I'm making an iOS App, well, two actually. App A will be able to write TO-DOs to a remote MySQL database, and App B will be able to read what App A has written/modified. App B needs to be always up-to-date and there can be more than one instance of App B running on different iDevices. App B stored the almost-exact copy of what App A has written on the remote MySQL DB, in a local SQLite DB. MySQL operations are handled by a simple PHP script. The problem is how to update App B' local DB when something changes on the remote MySQL database (that is, when App A writes something new or modifies something existing). I came up with two possible solutions: The first is to tell the PHP the last_row_id (the id of the last row that App B has got from the server) so that the PHP can ask MySQL to get all the rows with a greater ID (ID is an auto increment value on MySQL table).

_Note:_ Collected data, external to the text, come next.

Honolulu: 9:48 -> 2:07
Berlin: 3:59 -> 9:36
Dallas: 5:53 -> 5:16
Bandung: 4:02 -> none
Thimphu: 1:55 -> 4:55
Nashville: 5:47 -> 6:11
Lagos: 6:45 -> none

But... This won't help to discover the changed items.
The second solution I thought was to put a "last_updated" column on the MySQL with a timestamp and update it every time the row changes. App B should store the timestamp of the last sync, and report back this value to PHP so that the it can request the MySQL all the rows that have a timestamp greater than the one it receives from App B.
But... Both solutions fail when the MySQL is sharded and clustered. The auto-increment id approach fails because it will no longer be progressive (see auto_increment_offset and auto_increment_increment), and the timestamp approach would be unreliable because the clock can be out of sync on any MySQL server.
How would you solve this problem in a reliable way?